With the presidential debates wrapped up, chairmen of both major political parties in Blair County are feeling good about their candidates' chances, and Penn State Altoona students have mixed opinions on debates helping Americans make a decision.
President Barack Obama and former Gov. Mitt Romney faced off Monday in a third and final debate before the Nov. 6 election. The debate slated to focus on foreign policy took place at Lynn University in Boca Raton, Fla.
"I am increasingly confident Mitt Romney is going to win this election," Blair County Republican Chairman A.C. Stickel said when contacted during the debate.
Stickel believes Romney will win Pennsylvania. Obama talks about a plan, but he has had four years in office without accomplishing "many things" he said he would four years ago, Stickel said.
Obama's record contradicts his future plans, he said.
Blair County Democratic Chairman Frank Rosenhoover said the president still has an advantage.
The trickle-down effect will not develop any jobs of consequence, he said. Obama has created 5.2 million in his first four years in office.
"The bottom line is I think the president will prevail," Rosenhoover said.
About 15 Penn State Altoona students gathered to watch the debate inside the Hawthorn Building on campus.
Sophomore Bill Lane, 19, who couldn't watch the debate until later, said the debates are helpful in aiding the American people in their voting decision.
"Without the debates, people would be clueless who to vote for," Lane, who plans to vote for Romney, said.
Senior Justin Girven, who is a political science major and president of Penn State Altoona's Political Science Club, wasn't so sure the debates matter as much to informed voters.
People believe they make a difference, but whether they really do is hard for him to decide personally, he said.
"There's a lot of overstatement by the media in how important the debates are," he said.

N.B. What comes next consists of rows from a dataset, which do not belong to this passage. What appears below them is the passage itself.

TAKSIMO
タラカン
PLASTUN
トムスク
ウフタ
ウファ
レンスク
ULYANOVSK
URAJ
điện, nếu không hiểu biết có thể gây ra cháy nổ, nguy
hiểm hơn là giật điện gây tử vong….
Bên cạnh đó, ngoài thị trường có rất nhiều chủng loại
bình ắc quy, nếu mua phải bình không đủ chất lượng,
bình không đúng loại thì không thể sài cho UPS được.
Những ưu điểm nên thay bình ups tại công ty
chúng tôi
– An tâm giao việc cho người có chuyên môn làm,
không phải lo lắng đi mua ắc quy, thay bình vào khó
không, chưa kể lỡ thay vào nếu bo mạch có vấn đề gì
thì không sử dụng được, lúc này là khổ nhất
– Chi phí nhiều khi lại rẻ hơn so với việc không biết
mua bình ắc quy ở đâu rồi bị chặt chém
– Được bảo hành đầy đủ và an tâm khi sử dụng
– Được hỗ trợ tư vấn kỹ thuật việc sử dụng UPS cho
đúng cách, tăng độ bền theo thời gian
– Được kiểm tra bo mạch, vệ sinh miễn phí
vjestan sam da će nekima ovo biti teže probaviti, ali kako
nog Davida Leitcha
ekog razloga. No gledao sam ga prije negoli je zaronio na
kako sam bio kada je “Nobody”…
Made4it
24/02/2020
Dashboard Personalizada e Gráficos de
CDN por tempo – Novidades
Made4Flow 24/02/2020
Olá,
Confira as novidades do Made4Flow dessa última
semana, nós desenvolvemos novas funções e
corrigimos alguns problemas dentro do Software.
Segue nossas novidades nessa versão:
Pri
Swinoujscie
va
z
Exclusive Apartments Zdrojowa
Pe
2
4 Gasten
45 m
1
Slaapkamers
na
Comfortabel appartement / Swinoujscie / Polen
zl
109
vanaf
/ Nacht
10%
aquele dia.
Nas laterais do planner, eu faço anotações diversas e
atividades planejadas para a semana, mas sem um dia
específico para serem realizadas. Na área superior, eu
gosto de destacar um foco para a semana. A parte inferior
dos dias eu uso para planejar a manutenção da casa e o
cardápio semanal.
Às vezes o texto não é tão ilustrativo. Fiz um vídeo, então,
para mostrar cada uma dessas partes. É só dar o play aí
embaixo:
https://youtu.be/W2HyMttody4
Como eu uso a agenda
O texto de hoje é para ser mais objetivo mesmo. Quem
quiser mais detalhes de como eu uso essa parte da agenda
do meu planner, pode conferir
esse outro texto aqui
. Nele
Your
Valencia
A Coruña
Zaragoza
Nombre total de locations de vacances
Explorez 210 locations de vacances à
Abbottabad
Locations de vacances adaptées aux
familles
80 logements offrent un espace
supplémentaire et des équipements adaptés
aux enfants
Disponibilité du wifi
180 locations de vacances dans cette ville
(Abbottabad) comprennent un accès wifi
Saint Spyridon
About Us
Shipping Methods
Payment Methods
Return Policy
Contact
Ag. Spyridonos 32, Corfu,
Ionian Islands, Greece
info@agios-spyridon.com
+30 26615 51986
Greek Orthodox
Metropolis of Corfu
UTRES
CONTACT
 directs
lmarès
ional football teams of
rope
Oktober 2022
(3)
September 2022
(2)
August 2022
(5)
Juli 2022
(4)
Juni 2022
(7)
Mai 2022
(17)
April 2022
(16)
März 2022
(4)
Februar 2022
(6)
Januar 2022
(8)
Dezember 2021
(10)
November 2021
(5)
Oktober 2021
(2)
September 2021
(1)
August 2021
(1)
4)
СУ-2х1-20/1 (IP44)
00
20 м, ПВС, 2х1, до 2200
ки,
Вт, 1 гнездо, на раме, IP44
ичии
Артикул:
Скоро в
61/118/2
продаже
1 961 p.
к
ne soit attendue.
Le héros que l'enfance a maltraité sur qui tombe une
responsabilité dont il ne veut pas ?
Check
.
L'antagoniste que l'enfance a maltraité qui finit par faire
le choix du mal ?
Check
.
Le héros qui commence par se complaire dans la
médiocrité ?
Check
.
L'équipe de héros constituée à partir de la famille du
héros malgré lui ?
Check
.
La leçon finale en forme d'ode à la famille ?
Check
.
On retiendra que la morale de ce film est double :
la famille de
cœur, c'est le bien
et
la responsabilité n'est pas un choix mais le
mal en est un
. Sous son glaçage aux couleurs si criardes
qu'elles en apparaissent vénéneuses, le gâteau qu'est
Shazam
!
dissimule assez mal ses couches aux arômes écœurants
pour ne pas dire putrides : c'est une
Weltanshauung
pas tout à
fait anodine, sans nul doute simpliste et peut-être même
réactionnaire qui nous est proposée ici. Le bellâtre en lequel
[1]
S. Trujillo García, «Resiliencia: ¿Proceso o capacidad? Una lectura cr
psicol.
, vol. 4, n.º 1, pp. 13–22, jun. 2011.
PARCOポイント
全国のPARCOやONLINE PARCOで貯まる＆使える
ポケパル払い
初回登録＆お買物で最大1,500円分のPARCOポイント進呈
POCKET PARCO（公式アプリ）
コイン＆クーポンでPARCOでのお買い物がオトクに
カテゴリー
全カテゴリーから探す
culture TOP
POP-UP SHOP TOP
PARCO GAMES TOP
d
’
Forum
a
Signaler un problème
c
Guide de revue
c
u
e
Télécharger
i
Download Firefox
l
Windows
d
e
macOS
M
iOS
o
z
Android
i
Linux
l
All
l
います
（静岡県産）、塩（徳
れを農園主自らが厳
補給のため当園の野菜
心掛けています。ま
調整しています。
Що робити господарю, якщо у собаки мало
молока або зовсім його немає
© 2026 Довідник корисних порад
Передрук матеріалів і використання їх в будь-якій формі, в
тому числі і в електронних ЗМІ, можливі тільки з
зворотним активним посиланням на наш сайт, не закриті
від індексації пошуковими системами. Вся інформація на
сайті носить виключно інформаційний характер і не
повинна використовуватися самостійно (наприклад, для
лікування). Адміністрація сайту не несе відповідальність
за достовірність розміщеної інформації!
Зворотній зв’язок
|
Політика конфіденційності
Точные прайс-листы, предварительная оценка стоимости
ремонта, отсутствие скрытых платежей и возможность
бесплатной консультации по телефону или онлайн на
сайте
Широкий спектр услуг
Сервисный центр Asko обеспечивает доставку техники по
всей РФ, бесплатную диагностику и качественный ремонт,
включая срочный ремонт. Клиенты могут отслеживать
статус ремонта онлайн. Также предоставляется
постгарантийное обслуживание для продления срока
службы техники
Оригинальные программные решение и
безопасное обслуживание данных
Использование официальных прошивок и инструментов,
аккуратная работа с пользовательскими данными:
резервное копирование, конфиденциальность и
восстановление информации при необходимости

He has a hard time recognizing the debates as being as significant as the pundits on CNN make them out to be for the election cycle, he said. Even so, he still favors making them available for people to watch.
For undecided voters, the debates are more helpful, but for people who have chosen a "camp," the debates are "two talking heads going at it," he said.
Girven declined to say who would get his vote.
Sophomore Don Warner, 19, who plans to vote for Obama, said what he took away from the debates was the two candidates' leadership styles and the differences in their ideals for the country's future.
Senior Kimie Snively, 23, a history major, said it is the informed voter who can gain from the debates because they can tell when a candidate is flip-flopping in an effort to attract an undecided voter.